In my experience, the horror of such attacks carries a very significant gender quotient because the odds, the risks, and the toll rise significantly when those children are girls.

Although the perpetrators of this kinds of terror easily and very frequently anchor their brutal assault of the educated girl or woman or on religion, I remain convinced that the gods are not to blame.

And this is my second conclusion that the drivers of a destructive gender-based violence run very deep in the collective sociocultural psyche. Truth be told, any society that relegates women to a secondary status and alots to them menial tasks creates the propitious conditions for gender-based violence and morally depraved ideologies to emerge and to thrive.

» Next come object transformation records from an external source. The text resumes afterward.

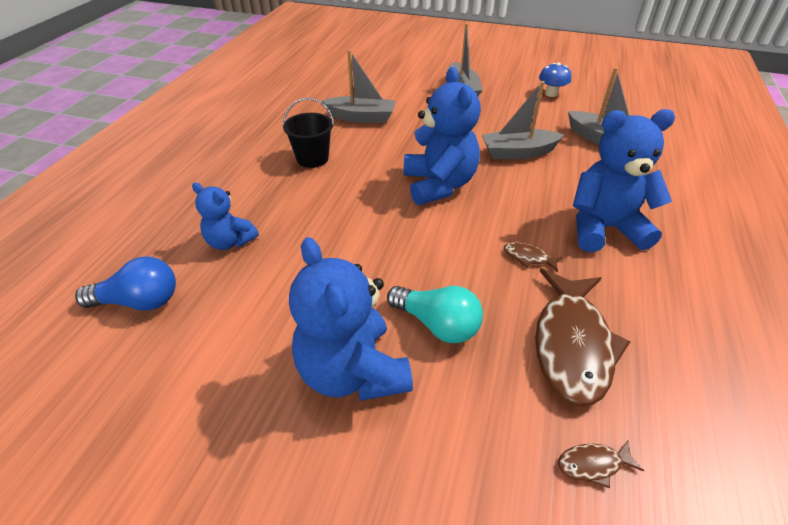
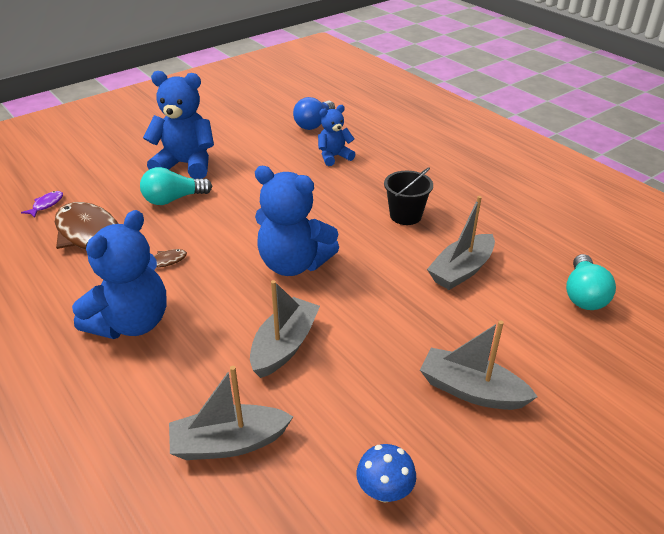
camera: 125 degrees right, 5 degrees down
brown fish [558,440,644,488] -> purple fish [21,191,63,218]
none -> turquoise light bulb [566,254,616,310]

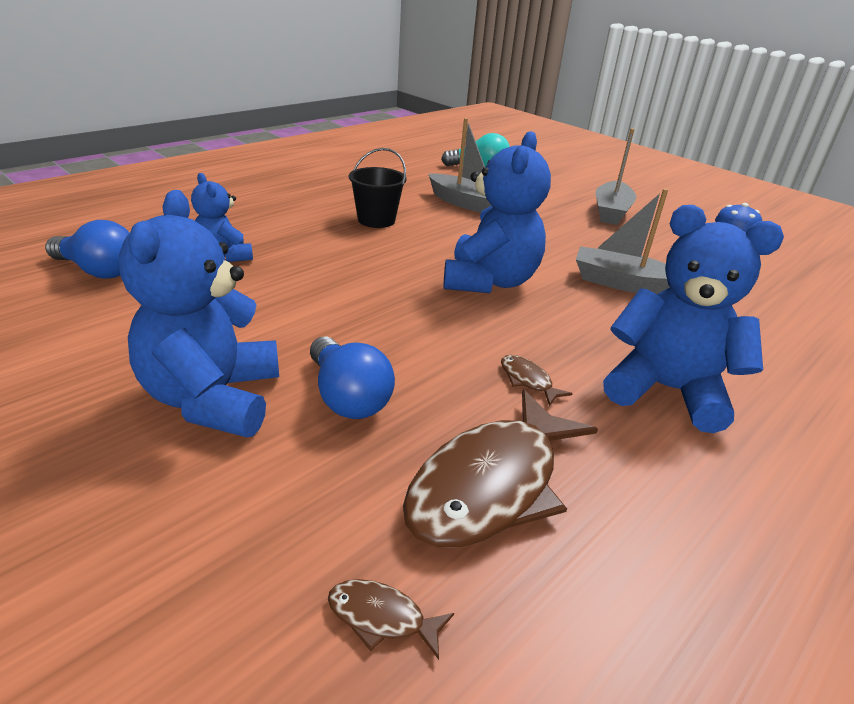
camera: 100 degrees left, 5 degrees down
purple fish [21,191,63,218] -> brown fish [328,579,454,660]
turquoise light bulb [140,167,212,205] -> blue light bulb [310,337,395,419]
grey boat [169,366,294,460] -> none

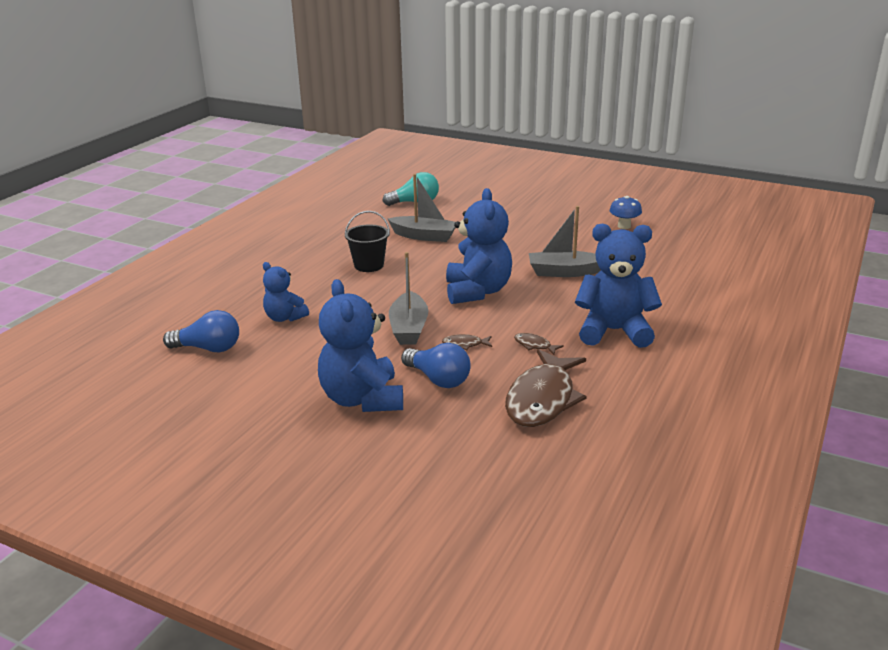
camera: 15 degrees left, 5 degrees down
brown fish [328,579,454,660] -> brown fish moved to [442,334,492,350]
grey boat [595,128,636,225] -> grey boat moved to [389,252,428,345]

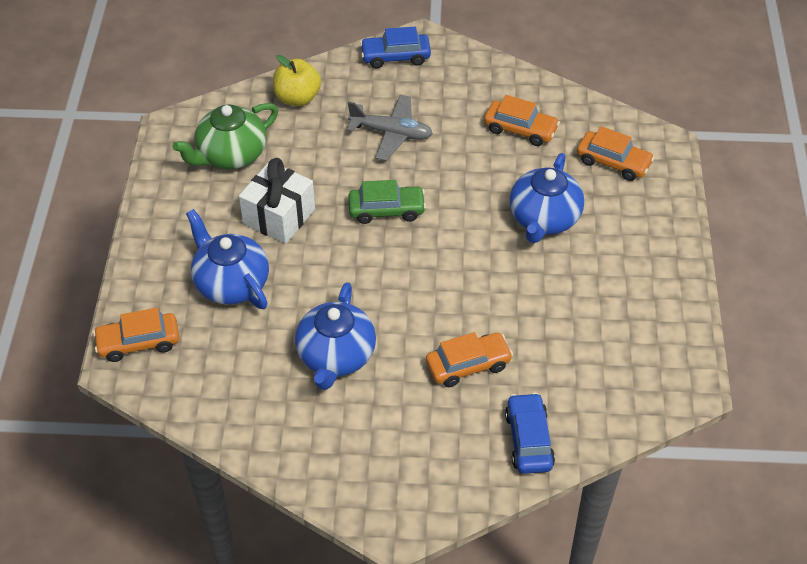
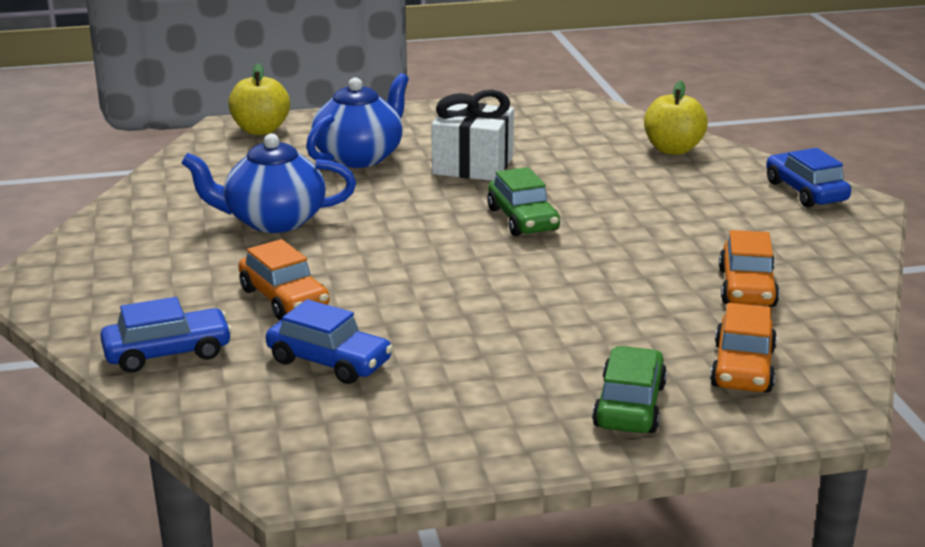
camera: 75 degrees right, 25 degrees down
orange car [93,308,179,362] -> yellow apple [228,63,290,135]
green teapot [172,103,278,169] -> none
grey plane [347,95,433,161] -> none
blue teapot [510,153,584,243] -> none
none -> blue car [266,299,393,384]
none -> green car [592,346,667,433]

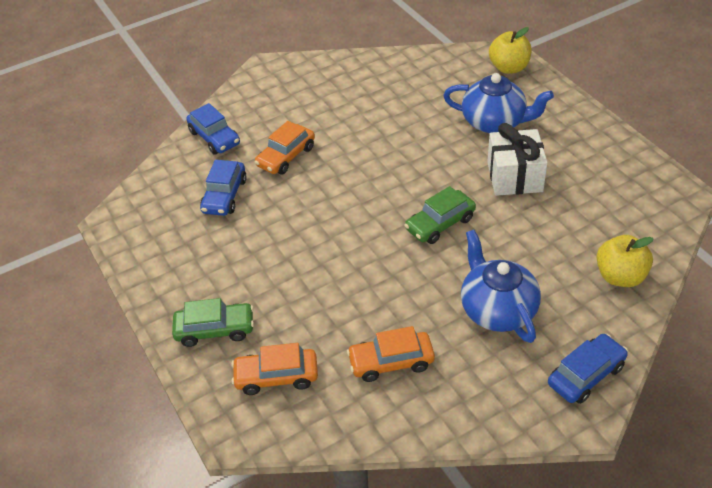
camera: 75 degrees right, 20 degrees up
blue teapot [182,134,356,233] -> blue teapot moved to [461,230,541,343]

In the final analysis, I find it profoundly disturbing. Not only the fact that the educated girl or woman is perceived as a threat to such ideologies, but also the sad realization that such depraved ideologies rendered the educated, independent, and competent African girl or woman, almost an endangered species.

It will take, I believe, an equally compelling counter narrative to prize open the stranglehold of sectarian ideologies, banditry, and zealotry that weighs heavily on the fate of girls and women, especially in developing countries.

Now, promoting this counter narrative is key to a change in mentality. We need strong and bold voices of faith, voices of hope, voices of charity, voices of women rereading and reinterpreting, the secret text of world religion, challenging centuries old patriarchal and misogynistic hermeneutics to which societies and cultures have almost become accustomed. And modeling in creative and innovative ways, the possibilities and potential of an indestructible and creative female spirit, unfettered, unbounded by expectations of a dominant male class.

Finally, back to our Chibok girls, let me be clear. I do not claim to be a voice for those girls. I can only imagine their pain and who knows, regret at the fatal costs of dreaming to be educated Nigerian women as daily they bemoan their fate and the loss of that dream.  Daily they cry,  daily they lament held captive by people who fear and mortally combat the well-educated African girl and woman.

If we listen carefully, there are millions of Chibok girls in our world. There are millions of Chibok girls in our world who are shut out of the house of learning by conspiracy of cultural complacency, gender discrimination, and political shortsightedness.

There are millions of Chibok girls whose dream for education have been truncated by atavistic mentalities that consider women tradable commodities, useful currencies for maintaining our machinery of gender superiority. There are millions of Chibok girls whose fate challenge our claims to unrivaled globalization and technological progress in the 21st century.  There are millions of Chibok girls whose single gifts will forever be lost to humanity because of our shortsightedness.  Because of terrorists who turn our schools into avatars of civilization, any civilization. These are the girls we need to bring back. These are the girls who call on our conscience to bring them back. And I content that as a race, notwithstanding our unparalleled progress, we still remain largely uneducated in the act of honoring the dignity of women, reverencing her unbound spirit, and upholding her rights to social goods. And I contend that unless and until we excel in this kind of education, our world will remain unfinished, incomplete, and violated. We need to bring them back. 

May Fr. Orobator find the space to proclaim this truth — this Gospel – at this synod.